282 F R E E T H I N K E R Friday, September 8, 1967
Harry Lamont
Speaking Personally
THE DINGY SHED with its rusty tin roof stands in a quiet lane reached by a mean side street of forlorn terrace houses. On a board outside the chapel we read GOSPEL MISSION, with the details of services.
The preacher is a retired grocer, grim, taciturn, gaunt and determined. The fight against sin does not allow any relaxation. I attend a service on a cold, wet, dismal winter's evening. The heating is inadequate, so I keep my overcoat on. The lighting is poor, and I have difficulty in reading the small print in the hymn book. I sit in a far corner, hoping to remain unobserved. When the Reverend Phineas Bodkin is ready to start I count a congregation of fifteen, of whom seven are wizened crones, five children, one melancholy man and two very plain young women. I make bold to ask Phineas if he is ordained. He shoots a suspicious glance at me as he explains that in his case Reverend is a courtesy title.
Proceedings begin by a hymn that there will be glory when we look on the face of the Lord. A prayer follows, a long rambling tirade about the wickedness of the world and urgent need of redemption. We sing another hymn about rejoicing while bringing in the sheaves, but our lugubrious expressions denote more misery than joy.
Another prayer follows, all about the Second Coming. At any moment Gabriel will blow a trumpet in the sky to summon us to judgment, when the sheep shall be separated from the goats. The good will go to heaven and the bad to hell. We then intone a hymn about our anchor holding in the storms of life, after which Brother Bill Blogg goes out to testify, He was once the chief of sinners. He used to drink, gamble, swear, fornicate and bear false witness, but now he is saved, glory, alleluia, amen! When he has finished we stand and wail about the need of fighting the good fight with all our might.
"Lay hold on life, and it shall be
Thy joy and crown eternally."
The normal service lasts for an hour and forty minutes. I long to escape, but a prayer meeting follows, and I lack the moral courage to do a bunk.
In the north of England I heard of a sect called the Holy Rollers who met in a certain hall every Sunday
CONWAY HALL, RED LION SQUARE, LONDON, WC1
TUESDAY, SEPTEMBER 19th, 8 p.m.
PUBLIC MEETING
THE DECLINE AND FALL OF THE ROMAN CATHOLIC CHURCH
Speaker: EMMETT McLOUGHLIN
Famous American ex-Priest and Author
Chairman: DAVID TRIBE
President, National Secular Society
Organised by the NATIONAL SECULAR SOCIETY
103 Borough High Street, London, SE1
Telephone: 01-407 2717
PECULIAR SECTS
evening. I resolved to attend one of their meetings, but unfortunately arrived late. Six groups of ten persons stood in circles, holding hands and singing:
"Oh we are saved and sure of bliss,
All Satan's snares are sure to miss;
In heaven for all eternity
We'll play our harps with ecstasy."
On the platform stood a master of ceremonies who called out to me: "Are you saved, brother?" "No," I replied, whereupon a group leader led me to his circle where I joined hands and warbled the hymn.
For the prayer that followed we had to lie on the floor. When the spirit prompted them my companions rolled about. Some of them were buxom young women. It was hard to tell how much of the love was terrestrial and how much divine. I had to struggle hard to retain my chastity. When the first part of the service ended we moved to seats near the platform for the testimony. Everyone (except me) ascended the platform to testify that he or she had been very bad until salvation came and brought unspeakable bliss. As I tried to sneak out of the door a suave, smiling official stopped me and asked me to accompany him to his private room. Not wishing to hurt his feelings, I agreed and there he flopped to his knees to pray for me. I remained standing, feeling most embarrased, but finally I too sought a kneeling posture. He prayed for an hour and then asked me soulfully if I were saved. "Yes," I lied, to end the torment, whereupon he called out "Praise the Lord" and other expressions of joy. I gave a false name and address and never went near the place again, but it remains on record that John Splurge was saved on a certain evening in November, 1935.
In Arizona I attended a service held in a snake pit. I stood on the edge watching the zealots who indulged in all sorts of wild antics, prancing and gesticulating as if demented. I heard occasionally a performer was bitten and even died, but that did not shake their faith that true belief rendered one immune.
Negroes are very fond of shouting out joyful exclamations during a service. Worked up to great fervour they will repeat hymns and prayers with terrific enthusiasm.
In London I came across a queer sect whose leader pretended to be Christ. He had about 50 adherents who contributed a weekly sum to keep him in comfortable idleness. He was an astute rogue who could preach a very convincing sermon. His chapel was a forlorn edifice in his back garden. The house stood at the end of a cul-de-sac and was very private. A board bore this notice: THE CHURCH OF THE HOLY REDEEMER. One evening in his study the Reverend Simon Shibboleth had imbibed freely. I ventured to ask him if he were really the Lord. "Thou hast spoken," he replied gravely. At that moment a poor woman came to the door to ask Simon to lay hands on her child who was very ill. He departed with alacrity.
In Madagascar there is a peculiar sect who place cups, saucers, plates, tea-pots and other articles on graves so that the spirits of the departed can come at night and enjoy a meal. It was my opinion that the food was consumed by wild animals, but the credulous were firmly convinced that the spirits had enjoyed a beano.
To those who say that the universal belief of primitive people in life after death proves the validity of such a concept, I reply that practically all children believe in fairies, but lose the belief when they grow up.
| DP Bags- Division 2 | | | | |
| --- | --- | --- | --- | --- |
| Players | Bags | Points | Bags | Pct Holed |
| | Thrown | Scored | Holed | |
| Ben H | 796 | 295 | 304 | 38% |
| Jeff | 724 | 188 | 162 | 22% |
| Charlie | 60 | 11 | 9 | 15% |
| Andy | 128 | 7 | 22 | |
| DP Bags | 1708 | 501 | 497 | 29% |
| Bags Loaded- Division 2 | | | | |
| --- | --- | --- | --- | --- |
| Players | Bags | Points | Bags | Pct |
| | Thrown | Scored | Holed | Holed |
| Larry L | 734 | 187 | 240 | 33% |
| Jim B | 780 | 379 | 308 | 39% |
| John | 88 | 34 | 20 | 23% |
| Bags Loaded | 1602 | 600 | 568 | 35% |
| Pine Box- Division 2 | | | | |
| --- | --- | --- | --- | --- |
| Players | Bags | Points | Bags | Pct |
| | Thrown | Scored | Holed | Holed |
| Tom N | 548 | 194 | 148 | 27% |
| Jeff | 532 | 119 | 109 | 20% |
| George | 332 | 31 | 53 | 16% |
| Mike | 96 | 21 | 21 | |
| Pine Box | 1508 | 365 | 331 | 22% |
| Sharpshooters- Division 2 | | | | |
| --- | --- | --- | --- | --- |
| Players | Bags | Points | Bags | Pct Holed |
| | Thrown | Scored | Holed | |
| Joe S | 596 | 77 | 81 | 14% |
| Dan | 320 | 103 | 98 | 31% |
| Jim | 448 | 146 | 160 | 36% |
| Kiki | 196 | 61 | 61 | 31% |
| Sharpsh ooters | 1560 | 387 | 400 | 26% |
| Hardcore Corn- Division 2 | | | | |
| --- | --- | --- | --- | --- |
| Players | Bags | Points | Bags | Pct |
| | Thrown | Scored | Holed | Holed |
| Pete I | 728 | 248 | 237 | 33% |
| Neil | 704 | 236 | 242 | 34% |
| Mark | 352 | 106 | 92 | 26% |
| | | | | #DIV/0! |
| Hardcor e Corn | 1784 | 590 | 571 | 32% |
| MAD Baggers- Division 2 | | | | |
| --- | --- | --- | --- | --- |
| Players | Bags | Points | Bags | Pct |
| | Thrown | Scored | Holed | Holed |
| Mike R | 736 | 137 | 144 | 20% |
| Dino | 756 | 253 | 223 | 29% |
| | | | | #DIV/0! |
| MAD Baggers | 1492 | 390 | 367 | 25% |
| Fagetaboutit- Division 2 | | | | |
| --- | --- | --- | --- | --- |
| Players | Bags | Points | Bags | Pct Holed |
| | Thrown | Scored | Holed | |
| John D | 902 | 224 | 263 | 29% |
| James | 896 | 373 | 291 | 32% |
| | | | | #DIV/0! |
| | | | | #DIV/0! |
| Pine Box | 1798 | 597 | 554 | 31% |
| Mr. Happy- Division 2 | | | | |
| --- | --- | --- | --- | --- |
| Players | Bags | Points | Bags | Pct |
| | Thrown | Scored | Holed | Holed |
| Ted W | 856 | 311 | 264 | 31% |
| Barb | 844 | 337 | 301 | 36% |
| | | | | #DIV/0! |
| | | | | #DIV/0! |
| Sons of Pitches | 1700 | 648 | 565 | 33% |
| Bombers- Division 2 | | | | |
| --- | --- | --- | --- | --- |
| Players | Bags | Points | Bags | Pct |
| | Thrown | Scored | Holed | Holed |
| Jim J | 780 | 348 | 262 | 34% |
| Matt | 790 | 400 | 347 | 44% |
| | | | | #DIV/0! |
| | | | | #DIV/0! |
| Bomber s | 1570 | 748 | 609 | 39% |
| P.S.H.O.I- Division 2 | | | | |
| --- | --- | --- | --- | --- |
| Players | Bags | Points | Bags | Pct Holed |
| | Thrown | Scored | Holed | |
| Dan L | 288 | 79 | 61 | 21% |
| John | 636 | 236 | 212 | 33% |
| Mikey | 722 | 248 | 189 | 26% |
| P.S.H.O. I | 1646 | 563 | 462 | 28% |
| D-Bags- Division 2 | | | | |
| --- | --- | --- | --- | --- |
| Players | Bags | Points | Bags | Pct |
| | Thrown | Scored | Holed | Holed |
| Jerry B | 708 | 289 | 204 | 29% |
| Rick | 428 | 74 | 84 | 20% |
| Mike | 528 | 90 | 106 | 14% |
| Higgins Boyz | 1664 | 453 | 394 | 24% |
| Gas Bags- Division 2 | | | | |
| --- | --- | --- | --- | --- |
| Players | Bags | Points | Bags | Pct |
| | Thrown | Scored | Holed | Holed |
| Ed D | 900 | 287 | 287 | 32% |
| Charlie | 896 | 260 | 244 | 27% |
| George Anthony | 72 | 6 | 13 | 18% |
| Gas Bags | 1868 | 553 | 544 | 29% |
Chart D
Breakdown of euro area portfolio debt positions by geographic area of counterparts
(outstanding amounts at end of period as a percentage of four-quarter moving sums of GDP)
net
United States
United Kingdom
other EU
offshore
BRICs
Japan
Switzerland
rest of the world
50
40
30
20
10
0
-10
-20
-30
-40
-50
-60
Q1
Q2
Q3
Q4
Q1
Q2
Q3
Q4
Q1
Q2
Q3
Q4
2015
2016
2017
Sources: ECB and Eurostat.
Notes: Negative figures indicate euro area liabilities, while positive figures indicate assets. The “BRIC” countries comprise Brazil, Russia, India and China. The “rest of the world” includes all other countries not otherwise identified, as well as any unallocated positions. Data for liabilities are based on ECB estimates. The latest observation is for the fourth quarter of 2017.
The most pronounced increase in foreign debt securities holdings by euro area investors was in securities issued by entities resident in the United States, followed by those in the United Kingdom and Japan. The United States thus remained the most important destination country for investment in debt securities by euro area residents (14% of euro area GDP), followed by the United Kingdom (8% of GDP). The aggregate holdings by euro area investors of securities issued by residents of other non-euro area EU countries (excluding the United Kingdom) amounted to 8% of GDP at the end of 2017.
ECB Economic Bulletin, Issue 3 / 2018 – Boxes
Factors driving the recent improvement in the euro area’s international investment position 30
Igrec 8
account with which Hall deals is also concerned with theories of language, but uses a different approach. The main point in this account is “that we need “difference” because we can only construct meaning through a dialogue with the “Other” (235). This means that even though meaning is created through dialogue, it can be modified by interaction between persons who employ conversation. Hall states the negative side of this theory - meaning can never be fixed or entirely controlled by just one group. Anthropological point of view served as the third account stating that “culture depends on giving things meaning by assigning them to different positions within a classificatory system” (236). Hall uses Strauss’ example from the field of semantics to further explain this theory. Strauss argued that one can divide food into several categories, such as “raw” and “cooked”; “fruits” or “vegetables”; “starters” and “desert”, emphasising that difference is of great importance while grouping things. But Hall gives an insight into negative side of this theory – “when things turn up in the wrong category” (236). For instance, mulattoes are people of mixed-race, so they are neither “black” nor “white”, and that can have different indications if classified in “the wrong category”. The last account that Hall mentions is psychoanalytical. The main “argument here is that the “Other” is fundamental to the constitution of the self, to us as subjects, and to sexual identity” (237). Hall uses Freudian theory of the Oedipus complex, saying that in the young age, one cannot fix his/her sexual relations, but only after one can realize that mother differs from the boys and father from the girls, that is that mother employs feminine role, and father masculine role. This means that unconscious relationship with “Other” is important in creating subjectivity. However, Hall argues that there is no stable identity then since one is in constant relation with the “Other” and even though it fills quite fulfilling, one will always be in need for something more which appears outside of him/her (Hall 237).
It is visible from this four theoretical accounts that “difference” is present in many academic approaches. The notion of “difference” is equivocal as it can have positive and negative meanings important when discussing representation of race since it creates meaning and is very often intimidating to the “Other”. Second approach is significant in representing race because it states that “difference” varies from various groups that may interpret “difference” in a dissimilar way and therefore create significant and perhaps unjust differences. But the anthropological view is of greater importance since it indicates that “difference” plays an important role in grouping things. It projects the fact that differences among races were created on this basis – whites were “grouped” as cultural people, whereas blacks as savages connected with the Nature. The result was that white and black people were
------------------------------------------------------------
# [Action item]
Quote exactly the first line of the entries and every line after it, stopping with the line that contains "THE DINGY SHED".

# [Task output]
282 F R E E T H I N K E R Friday, September 8, 1967
Harry Lamont
Speaking Personally
THE DINGY SHED with its rusty tin roof stands in a quiet lane reached by a mean side street of forlorn terrace houses. On a board outside the chapel we read GOSPEL MISSION, with the details of services.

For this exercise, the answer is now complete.